Keynote Talk 

The pressing demand for device minaturizaton can be fulfilled by two-dimensional (2D) semiconducting materials. Among the 2D semiconducting materials, indium selenide (InSe) compounds are attracting great attention due to their desirable electronic and optical properties [1-2]. Indium selenide compounds can exist with different stoichiometries (e.g. InSe, In2Se3 and In4Se3) and polytype phases (α, β, γ, etc.), providing band gaps tunable from the near infrared to the visible range (1.2 - 2 eV) of the electromagnetic spectrum [2], a high electron mobility at room temperature (> 0.1 m²/Vs) [1], room temperature ferroelectricity [3] and strong
carrier correlations in atomically thin layers due to an inverted “Mexican hat” valence band [4].

 

Here, we present our recent work on InSe based van der Waals heterostructures of interest for optoelectronics, thermoelectrics and nanoelectronics. Both InSe/GaSe and InSe/In2O3 heterojunctions exhibit room temperature electroluminescence and spectral response from the near-infrared to the visible and near-ultraviolet ranges [5-6]. On the other hand, the nanoscale thermal properties of InSe layers show an anomalous low and
anisotropic thermal conductivity, which is smaller than that of low-κ dielectrics, such as silicon oxide [7]. The thermal response of free-standing InSe layers and layers supported by a substrate, reveals the role of interfacial thermal resistance, phonon scattering, and strain. These thermal properties are critical for future emerging technologies, such as field-effect transistors that require efficient heat dissipation or thermoelectric energy conversion with both low thermal conductance and high electron mobility 2D materials, such as InSe.

 

Furthermore, we report on the ferroelectric semiconductor α-In2Se3 embedded between two single-layer
graphene electrodes. We show how the ferroelectric polarization of the In2Se3 layer can modulate the transmission of electrons across the graphene/In2Se3 interface, leading to memristive effects that can be controlled by wither applied voltages or by light [8].

References

1. Bandurin, D.A., et al., Nat.
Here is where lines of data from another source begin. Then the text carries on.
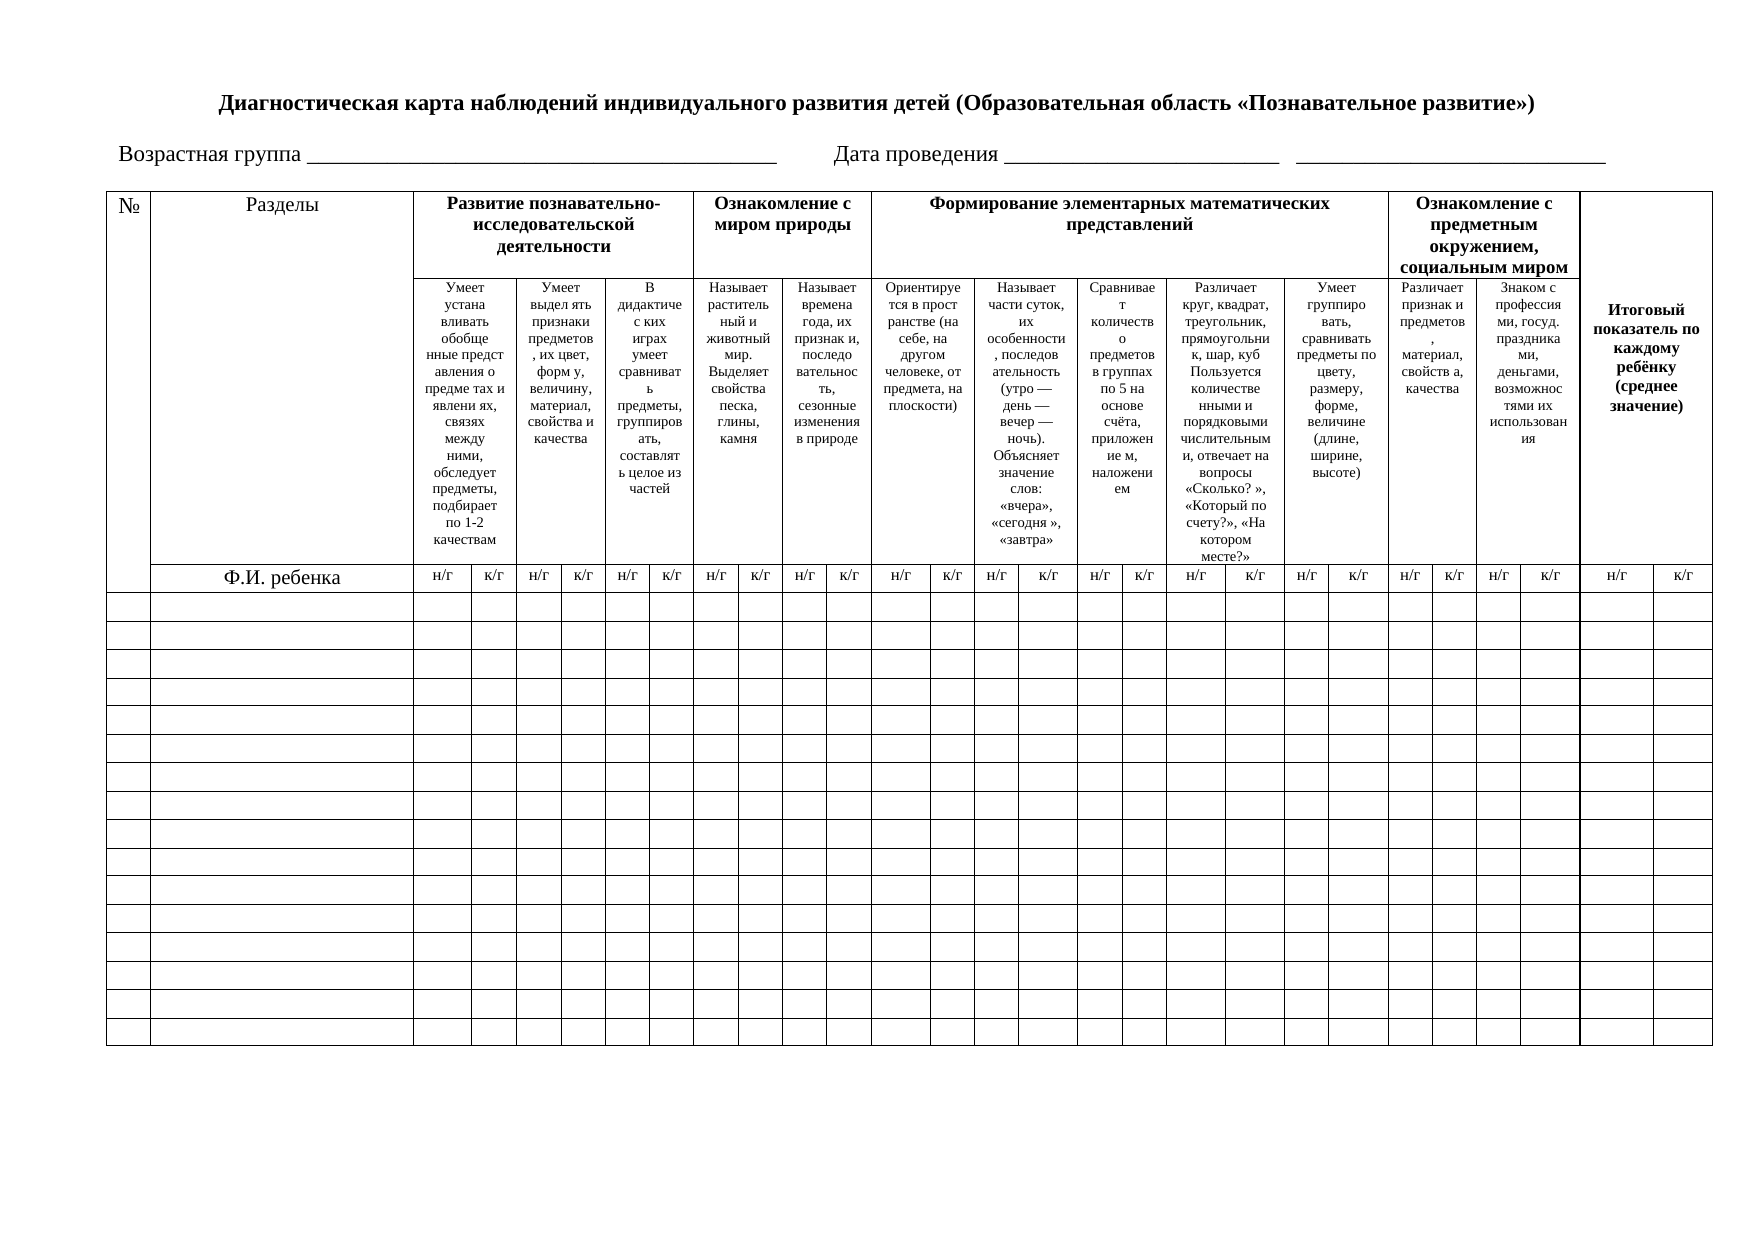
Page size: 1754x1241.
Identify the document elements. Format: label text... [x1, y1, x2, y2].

table_cell [694, 1019, 738, 1045]
table_cell [107, 933, 150, 961]
table_cell н/г [606, 565, 649, 592]
table_cell Ориентируется в прост ранстве (на себе, на другом человеке, от предмета, на плоскости) [872, 279, 974, 564]
table_cell [694, 622, 738, 648]
table_cell [472, 650, 516, 677]
table_cell [1581, 650, 1653, 677]
table_cell [606, 735, 649, 762]
table_cell [1654, 820, 1712, 847]
table_cell к/г [931, 565, 974, 592]
table_cell [1285, 593, 1328, 621]
table_cell [1581, 622, 1653, 648]
table_cell [1389, 820, 1432, 847]
table_cell [827, 820, 871, 847]
table_cell [1226, 763, 1284, 791]
table_cell [931, 905, 974, 932]
table_cell [931, 593, 974, 621]
table_cell [1226, 735, 1284, 762]
table_cell [1167, 962, 1225, 988]
table_cell [783, 735, 826, 762]
table_cell Различает признак и предметов, материал, свойств а, качества [1389, 279, 1476, 564]
table_cell [827, 1019, 871, 1045]
table_cell [606, 962, 649, 988]
table_cell [562, 1019, 605, 1045]
table_cell [694, 650, 738, 677]
table_cell [1226, 905, 1284, 932]
table_cell [517, 962, 561, 988]
table_cell [606, 622, 649, 648]
table_cell [1581, 792, 1653, 818]
table_cell [975, 593, 1018, 621]
table_cell [1477, 792, 1520, 818]
table_cell [1329, 849, 1388, 875]
table_cell [1581, 706, 1653, 734]
table_cell [827, 763, 871, 791]
table_cell к/г [562, 565, 605, 592]
table_cell [1433, 905, 1476, 932]
table_cell [1019, 990, 1077, 1017]
table_cell [694, 593, 738, 621]
table_cell [151, 905, 413, 932]
table_cell [562, 876, 605, 904]
table_cell [562, 962, 605, 988]
table_cell [931, 735, 974, 762]
table_cell [606, 650, 649, 677]
table_cell [1433, 820, 1476, 847]
table_cell [650, 933, 693, 961]
table_cell [739, 706, 782, 734]
table_cell [1123, 905, 1166, 932]
table_cell [1433, 593, 1476, 621]
table_cell [107, 820, 150, 847]
table_cell [1521, 593, 1579, 621]
table_cell [1019, 849, 1077, 875]
table_cell [1019, 1019, 1077, 1045]
table_cell [1285, 820, 1328, 847]
table_cell [107, 622, 150, 648]
table_cell [151, 650, 413, 677]
table_cell [1477, 593, 1520, 621]
table_cell [1226, 962, 1284, 988]
table_cell [1389, 1019, 1432, 1045]
table_cell [472, 933, 516, 961]
table_cell к/г [1654, 565, 1712, 592]
table_cell [650, 735, 693, 762]
table_cell [1654, 735, 1712, 762]
table_cell [1078, 1019, 1122, 1045]
table_cell к/г [1019, 565, 1077, 592]
table_cell [414, 905, 471, 932]
table_cell [1581, 933, 1653, 961]
table_cell к/г [1329, 565, 1388, 592]
table_cell [1477, 933, 1520, 961]
table_cell [151, 990, 413, 1017]
table_cell [1019, 820, 1077, 847]
table_cell [1078, 849, 1122, 875]
table_cell [1329, 1019, 1388, 1045]
table_cell [872, 622, 930, 648]
table_cell [1389, 593, 1432, 621]
table_cell Различает круг, квадрат, треугольник, прямоугольник, шар, куб Пользуется количестве нными и порядковыми числительными, отвечает на вопросы «Сколько? », «Который по счету?», «На котором месте?» [1167, 279, 1284, 564]
table_cell [1581, 820, 1653, 847]
table_cell [1123, 735, 1166, 762]
table_cell [562, 849, 605, 875]
table_cell [562, 820, 605, 847]
table_cell Называет части суток, их особенности, последов ательность (утро — день — вечер — ночь). Объясняет значение слов: «вчера», «сегодня », «завтра» [975, 279, 1077, 564]
table_cell [783, 679, 826, 705]
table_cell [1167, 905, 1225, 932]
table_cell [1167, 876, 1225, 904]
table_cell [1521, 933, 1579, 961]
table_cell [1285, 1019, 1328, 1045]
table_cell [606, 933, 649, 961]
table_cell [517, 1019, 561, 1045]
table_cell [931, 820, 974, 847]
table_cell [931, 849, 974, 875]
table_cell [1654, 650, 1712, 677]
text Возрастная группа _________________________________________ Дата проведения ________________________ ___________________________ [118, 140, 1636, 166]
table_cell [1477, 735, 1520, 762]
table_cell [472, 820, 516, 847]
table_cell [1019, 650, 1077, 677]
table_cell [1654, 679, 1712, 705]
table_cell [1123, 962, 1166, 988]
table_cell [783, 820, 826, 847]
table_cell [1389, 849, 1432, 875]
table_cell [1019, 706, 1077, 734]
table_cell [1019, 735, 1077, 762]
table_cell [1078, 763, 1122, 791]
table_cell [414, 763, 471, 791]
table_cell [1329, 735, 1388, 762]
table_cell [1477, 1019, 1520, 1045]
table_cell [1226, 990, 1284, 1017]
table_cell [151, 1019, 413, 1045]
table_cell [872, 849, 930, 875]
table_cell [1477, 650, 1520, 677]
table_cell [872, 763, 930, 791]
table_cell [783, 849, 826, 875]
table_cell [1433, 706, 1476, 734]
table_cell [1078, 735, 1122, 762]
table_cell [1389, 679, 1432, 705]
table_cell [739, 933, 782, 961]
table_cell [414, 849, 471, 875]
table_cell [1581, 990, 1653, 1017]
table_header Разделы [151, 192, 413, 564]
table_cell [1123, 849, 1166, 875]
table_cell [872, 990, 930, 1017]
table_cell [107, 990, 150, 1017]
table_cell [107, 792, 150, 818]
table_cell [739, 990, 782, 1017]
table_cell [1285, 650, 1328, 677]
table_cell [1019, 905, 1077, 932]
table_cell [1123, 990, 1166, 1017]
table_cell [1078, 820, 1122, 847]
table_cell [414, 933, 471, 961]
table_cell [1477, 706, 1520, 734]
table_cell [1329, 876, 1388, 904]
table_cell [151, 622, 413, 648]
table_cell [1329, 933, 1388, 961]
table_cell [739, 1019, 782, 1045]
table_cell [1167, 1019, 1225, 1045]
table_cell [694, 679, 738, 705]
table_cell [872, 706, 930, 734]
table_cell [1389, 792, 1432, 818]
table_cell [931, 962, 974, 988]
table_cell [1433, 763, 1476, 791]
table_cell [931, 933, 974, 961]
table_cell [1521, 820, 1579, 847]
table_cell [1477, 763, 1520, 791]
table_cell [1167, 706, 1225, 734]
table_cell [739, 849, 782, 875]
table_cell [562, 622, 605, 648]
table_cell н/г [872, 565, 930, 592]
table_cell [1521, 990, 1579, 1017]
table_cell [1329, 820, 1388, 847]
table_cell [1078, 650, 1122, 677]
table_cell [414, 792, 471, 818]
table_cell [975, 876, 1018, 904]
table_cell [151, 933, 413, 961]
table_cell [1521, 679, 1579, 705]
table_cell [827, 849, 871, 875]
table_cell [739, 820, 782, 847]
table_cell [783, 876, 826, 904]
table_cell [650, 763, 693, 791]
table_cell [151, 849, 413, 875]
table_cell [151, 763, 413, 791]
table_cell [1285, 849, 1328, 875]
table_cell [606, 876, 649, 904]
table_cell [1654, 622, 1712, 648]
table_cell [650, 905, 693, 932]
table_cell [1078, 905, 1122, 932]
table_cell [1019, 962, 1077, 988]
table_cell [1433, 962, 1476, 988]
table_cell Умеет устана вливать обобще нные предст авления о предме тах и явлени ях, связях между ними, обследует предметы, подбирает по 1-2 качествам [414, 279, 516, 564]
table_cell к/г [472, 565, 516, 592]
table_cell [872, 1019, 930, 1045]
table_cell [650, 679, 693, 705]
table_cell [1433, 622, 1476, 648]
table_cell [975, 962, 1018, 988]
table_cell [783, 650, 826, 677]
table_cell н/г [1167, 565, 1225, 592]
table_cell к/г [650, 565, 693, 592]
table_cell [1226, 622, 1284, 648]
table_cell [1329, 962, 1388, 988]
table_cell [472, 763, 516, 791]
table_cell [1329, 706, 1388, 734]
table_cell [1078, 706, 1122, 734]
table_cell [1329, 763, 1388, 791]
table_cell [1285, 905, 1328, 932]
table_cell [1285, 622, 1328, 648]
table_cell [872, 593, 930, 621]
table_cell [872, 962, 930, 988]
table_cell к/г [739, 565, 782, 592]
table_cell [517, 706, 561, 734]
table_cell [650, 990, 693, 1017]
table_cell [975, 820, 1018, 847]
table_cell [107, 593, 150, 621]
table_cell [472, 990, 516, 1017]
table_cell [1654, 990, 1712, 1017]
table_cell [975, 763, 1018, 791]
table_cell [517, 849, 561, 875]
table_cell [931, 706, 974, 734]
table_cell [414, 962, 471, 988]
table_cell [1654, 706, 1712, 734]
table_cell [1019, 593, 1077, 621]
table_cell [107, 650, 150, 677]
table_cell н/г [1078, 565, 1122, 592]
table_cell Сравнивает количество предметов в группах по 5 на основе счёта, приложение м, наложением [1078, 279, 1166, 564]
table_cell [1521, 735, 1579, 762]
table_cell [694, 849, 738, 875]
table_cell [1521, 650, 1579, 677]
table_cell [562, 593, 605, 621]
table_cell [872, 933, 930, 961]
table_cell [1285, 706, 1328, 734]
table_cell [606, 905, 649, 932]
table_cell [931, 622, 974, 648]
table_cell [694, 706, 738, 734]
table_cell [650, 622, 693, 648]
table_cell [975, 650, 1018, 677]
table_cell [562, 990, 605, 1017]
table_cell [1226, 679, 1284, 705]
table_cell [694, 763, 738, 791]
table_cell [1433, 849, 1476, 875]
table_cell [472, 706, 516, 734]
table_cell [694, 792, 738, 818]
table_cell [1078, 962, 1122, 988]
table_cell [151, 706, 413, 734]
table_cell Называет растительный и животный мир. Выделяет свойства песка, глины, камня [694, 279, 782, 564]
table_cell [739, 622, 782, 648]
table_cell [975, 706, 1018, 734]
table_cell [1167, 735, 1225, 762]
table_cell [783, 593, 826, 621]
table_cell [975, 905, 1018, 932]
table_cell [694, 735, 738, 762]
table_cell [975, 792, 1018, 818]
table_header Формирование элементарных математических представлений [872, 192, 1388, 278]
table_cell [650, 876, 693, 904]
table_cell [1019, 679, 1077, 705]
table_cell [606, 679, 649, 705]
table_cell [151, 876, 413, 904]
table_cell [975, 735, 1018, 762]
table_cell [1581, 735, 1653, 762]
table_cell [1581, 962, 1653, 988]
table_cell [1285, 876, 1328, 904]
table_cell [1123, 650, 1166, 677]
table_cell [1123, 593, 1166, 621]
table_cell [783, 933, 826, 961]
table_cell н/г [1389, 565, 1432, 592]
table_cell [414, 679, 471, 705]
table_cell [414, 650, 471, 677]
table_cell [975, 849, 1018, 875]
table_cell [1521, 962, 1579, 988]
table_cell [517, 820, 561, 847]
table_cell [562, 706, 605, 734]
table_cell [562, 933, 605, 961]
table_cell [606, 990, 649, 1017]
table_cell [1477, 962, 1520, 988]
table_cell [1078, 876, 1122, 904]
table_cell [872, 650, 930, 677]
table_cell к/г [1521, 565, 1579, 592]
table_cell [562, 792, 605, 818]
table_cell [827, 905, 871, 932]
table_cell [739, 763, 782, 791]
table_cell [414, 876, 471, 904]
table_cell [151, 679, 413, 705]
table_cell [1226, 820, 1284, 847]
table_cell [1477, 820, 1520, 847]
table_cell [606, 792, 649, 818]
table_cell [739, 792, 782, 818]
table_cell [1521, 849, 1579, 875]
table_cell [1123, 1019, 1166, 1045]
table_cell [1581, 679, 1653, 705]
table_cell [931, 1019, 974, 1045]
table_cell [1433, 1019, 1476, 1045]
table_cell [650, 593, 693, 621]
table_cell [1329, 650, 1388, 677]
table_header № [107, 192, 150, 592]
table_cell [1226, 792, 1284, 818]
table_cell [1433, 792, 1476, 818]
table_cell [1226, 933, 1284, 961]
table_cell [1433, 650, 1476, 677]
table_cell [931, 763, 974, 791]
table_cell [472, 1019, 516, 1045]
table_header Развитие познавательно- исследовательской деятельности [414, 192, 693, 278]
table_cell [107, 905, 150, 932]
table_cell [562, 650, 605, 677]
table_cell [1329, 679, 1388, 705]
table_cell [1477, 876, 1520, 904]
table_cell [1019, 622, 1077, 648]
table_cell [1329, 593, 1388, 621]
table_cell [1433, 990, 1476, 1017]
table_cell [517, 650, 561, 677]
table_cell [1433, 876, 1476, 904]
table_cell [1167, 792, 1225, 818]
table_cell [827, 962, 871, 988]
table_cell [975, 679, 1018, 705]
table_cell [517, 593, 561, 621]
table_cell [1389, 650, 1432, 677]
table_cell [414, 1019, 471, 1045]
table_cell [1389, 990, 1432, 1017]
table_cell [107, 962, 150, 988]
table_cell [1389, 735, 1432, 762]
table_cell [931, 679, 974, 705]
table_cell н/г [694, 565, 738, 592]
table_cell [1521, 876, 1579, 904]
table_cell [1654, 905, 1712, 932]
table_cell [1167, 622, 1225, 648]
table_cell [783, 1019, 826, 1045]
table_cell [1285, 792, 1328, 818]
table_cell н/г [1581, 565, 1653, 592]
table_cell [151, 820, 413, 847]
table_cell [1078, 792, 1122, 818]
table_cell [827, 650, 871, 677]
table_cell [1226, 1019, 1284, 1045]
table_cell [1123, 792, 1166, 818]
table_cell [414, 706, 471, 734]
table_cell [1389, 706, 1432, 734]
table_cell [472, 735, 516, 762]
table_cell [107, 876, 150, 904]
table_cell к/г [1226, 565, 1284, 592]
table_cell [606, 820, 649, 847]
table_cell [1285, 962, 1328, 988]
table_cell [107, 735, 150, 762]
table_cell [1226, 650, 1284, 677]
table_cell [650, 650, 693, 677]
table_cell Умеет группиро вать, сравнивать предметы по цвету, размеру, форме, величине (длине, ширине, высоте) [1285, 279, 1388, 564]
table_cell [1167, 593, 1225, 621]
table_cell [1123, 933, 1166, 961]
table_cell [1654, 1019, 1712, 1045]
table_cell [1078, 679, 1122, 705]
table_cell [739, 876, 782, 904]
table_cell [1123, 622, 1166, 648]
table_cell [1389, 876, 1432, 904]
table_cell [472, 962, 516, 988]
table_cell [472, 593, 516, 621]
table_cell [562, 905, 605, 932]
table_cell [1078, 933, 1122, 961]
table_cell [1167, 820, 1225, 847]
table_cell [1226, 593, 1284, 621]
table_cell [1581, 876, 1653, 904]
table_cell [107, 1019, 150, 1045]
table_cell [472, 876, 516, 904]
table_cell [872, 820, 930, 847]
table_cell [1521, 622, 1579, 648]
table_cell [872, 735, 930, 762]
table_cell Ф.И. ребенка [151, 565, 413, 592]
table_cell [1285, 679, 1328, 705]
table_cell [1654, 849, 1712, 875]
table_cell [1389, 962, 1432, 988]
table_cell [783, 962, 826, 988]
table_cell [1167, 990, 1225, 1017]
table_cell [827, 706, 871, 734]
table_cell [1167, 650, 1225, 677]
table_cell [1389, 905, 1432, 932]
table_cell [1654, 593, 1712, 621]
table_header Ознакомление с предметным окружением, социальным миром [1389, 192, 1579, 278]
table_cell [739, 905, 782, 932]
table_cell [562, 763, 605, 791]
table_cell [1123, 679, 1166, 705]
table_cell [151, 962, 413, 988]
table_cell [606, 1019, 649, 1045]
table_cell [650, 962, 693, 988]
table_cell [1521, 905, 1579, 932]
table_cell [975, 1019, 1018, 1045]
table_cell [1581, 1019, 1653, 1045]
table_cell [414, 990, 471, 1017]
table_cell [1521, 1019, 1579, 1045]
table_cell [472, 622, 516, 648]
table_cell [827, 593, 871, 621]
table_cell [975, 933, 1018, 961]
table_cell [783, 622, 826, 648]
table_cell [1654, 962, 1712, 988]
table_cell [517, 792, 561, 818]
table_cell [1477, 905, 1520, 932]
table_cell [783, 990, 826, 1017]
table_cell [1285, 735, 1328, 762]
table_cell [1078, 593, 1122, 621]
table_cell [1329, 905, 1388, 932]
table_cell [650, 820, 693, 847]
table_cell н/г [1285, 565, 1328, 592]
table_cell [694, 990, 738, 1017]
table_cell [694, 905, 738, 932]
table_cell [1521, 792, 1579, 818]
table_cell к/г [827, 565, 871, 592]
table_cell [107, 679, 150, 705]
table_cell н/г [783, 565, 826, 592]
table_cell [739, 735, 782, 762]
table_cell [517, 622, 561, 648]
table_cell [872, 905, 930, 932]
table_cell [1226, 876, 1284, 904]
table_cell [694, 876, 738, 904]
table_cell [650, 849, 693, 875]
table_cell [1019, 763, 1077, 791]
table_cell к/г [1433, 565, 1476, 592]
table_cell [1654, 933, 1712, 961]
table_cell [414, 622, 471, 648]
table_cell [1019, 933, 1077, 961]
table_cell [827, 735, 871, 762]
table_cell [650, 792, 693, 818]
table_cell [562, 679, 605, 705]
table_cell [827, 622, 871, 648]
table_cell [650, 706, 693, 734]
table_cell Знаком с профессия ми, госуд. праздника ми, деньгами, возможнос тями их использования [1477, 279, 1579, 564]
table_cell [694, 962, 738, 988]
table_cell [606, 763, 649, 791]
table_cell [827, 876, 871, 904]
table_cell [1433, 735, 1476, 762]
table_cell [606, 706, 649, 734]
table_cell [1285, 990, 1328, 1017]
table_cell [739, 593, 782, 621]
table_cell [975, 622, 1018, 648]
table_cell к/г [1123, 565, 1166, 592]
table_cell [517, 990, 561, 1017]
table_cell [1167, 849, 1225, 875]
table_cell [694, 820, 738, 847]
table_cell [1226, 849, 1284, 875]
table_cell [606, 593, 649, 621]
table_cell [1521, 763, 1579, 791]
table_cell [414, 593, 471, 621]
table_header Ознакомление с миром природы [694, 192, 871, 278]
table_cell [931, 792, 974, 818]
table_cell [1433, 679, 1476, 705]
table_cell [931, 650, 974, 677]
table_cell [562, 735, 605, 762]
table_cell [975, 990, 1018, 1017]
table_cell [1226, 706, 1284, 734]
table_cell [1285, 933, 1328, 961]
table_cell [1477, 849, 1520, 875]
table_cell [517, 933, 561, 961]
table_cell [1581, 763, 1653, 791]
table_cell [472, 792, 516, 818]
text Диагностическая карта наблюдений индивидуального развития детей (Образовательная область «Познавательное развитие») [118, 89, 1636, 115]
table_cell [827, 933, 871, 961]
table_cell [1019, 876, 1077, 904]
table_cell Называет времена года, их признак и, последо вательность, сезонные изменения в природе [783, 279, 871, 564]
table_cell [1019, 792, 1077, 818]
table_cell [1329, 622, 1388, 648]
table_cell [694, 933, 738, 961]
table_cell [1581, 905, 1653, 932]
table_cell [872, 679, 930, 705]
table_cell [1581, 593, 1653, 621]
table_cell [107, 849, 150, 875]
table_cell [931, 876, 974, 904]
table_cell [472, 905, 516, 932]
table_cell Умеет выдел ять признаки предметов, их цвет, форм у, величину, материал, свойства и качества [517, 279, 605, 564]
table_cell [1078, 990, 1122, 1017]
table_cell [517, 679, 561, 705]
table_cell [827, 792, 871, 818]
table_cell [931, 990, 974, 1017]
table_cell [650, 1019, 693, 1045]
table_cell [1654, 763, 1712, 791]
table_cell [606, 849, 649, 875]
table_cell н/г [414, 565, 471, 592]
table_cell [1654, 792, 1712, 818]
table_cell [1285, 763, 1328, 791]
table_cell [872, 792, 930, 818]
table_cell [1329, 792, 1388, 818]
table_cell [1477, 679, 1520, 705]
table_cell [1521, 706, 1579, 734]
table_cell [1654, 876, 1712, 904]
table_cell [472, 849, 516, 875]
table_cell [1167, 763, 1225, 791]
table_cell [783, 792, 826, 818]
table_header Итоговый показатель по каждому ребёнку (среднее значение) [1581, 192, 1712, 564]
table_cell [151, 792, 413, 818]
table_cell [872, 876, 930, 904]
table_cell [739, 650, 782, 677]
table_cell [107, 763, 150, 791]
table_cell [1389, 622, 1432, 648]
table_cell н/г [975, 565, 1018, 592]
table_cell [739, 962, 782, 988]
table_cell [1123, 763, 1166, 791]
table_cell [472, 679, 516, 705]
table_cell н/г [517, 565, 561, 592]
table_cell [827, 679, 871, 705]
table_cell [517, 735, 561, 762]
table_cell [1329, 990, 1388, 1017]
table_cell [414, 735, 471, 762]
table_cell [517, 905, 561, 932]
table_cell [1581, 849, 1653, 875]
table_cell [783, 706, 826, 734]
table_cell В дидактичес ких играх умеет сравнивать предметы, группировать, составлять целое из частей [606, 279, 693, 564]
table_cell [1123, 820, 1166, 847]
table_cell [1477, 622, 1520, 648]
table_cell н/г [1477, 565, 1520, 592]
table_cell [1078, 622, 1122, 648]
table_cell [414, 820, 471, 847]
table_cell [1123, 706, 1166, 734]
table_cell [739, 679, 782, 705]
table_cell [517, 876, 561, 904]
table_cell [1477, 990, 1520, 1017]
table_cell [151, 593, 413, 621]
table_cell [517, 763, 561, 791]
table_cell [1389, 763, 1432, 791]
table_cell [1433, 933, 1476, 961]
table_cell [107, 706, 150, 734]
table_cell [827, 990, 871, 1017]
table_cell [1167, 679, 1225, 705]
table_cell [783, 763, 826, 791]
table_cell [783, 905, 826, 932]
table_cell [151, 735, 413, 762]
table_cell [1389, 933, 1432, 961]
table_cell [1123, 876, 1166, 904]
table_cell [1167, 933, 1225, 961]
Nanotechnol.. 12, 223-227 (2017).
2. Huang, W., et al., Cryst. Eng. Comm.. 18, 3968-84 (2016).
3. Zheng, C., et al., Sci. Adv., 4, eaar7720 (2018).
4. Debbichi, L., et al., J Phys Chem Lett, 6, 3098-103 (2015).
5. Balakrishnan, N., et al., Adv. Opt. Mater. 2, 1064 – 9 (2015).
6. Balakrishnan, N., et al., 2D Mater., 4, 025043 (2017).
7. Buckley, D., et al., Adv. Funct. Mater., 31, 2008967 (2020).
8. Xie, S., et al., 2D Mater., 8, 045020 (2021).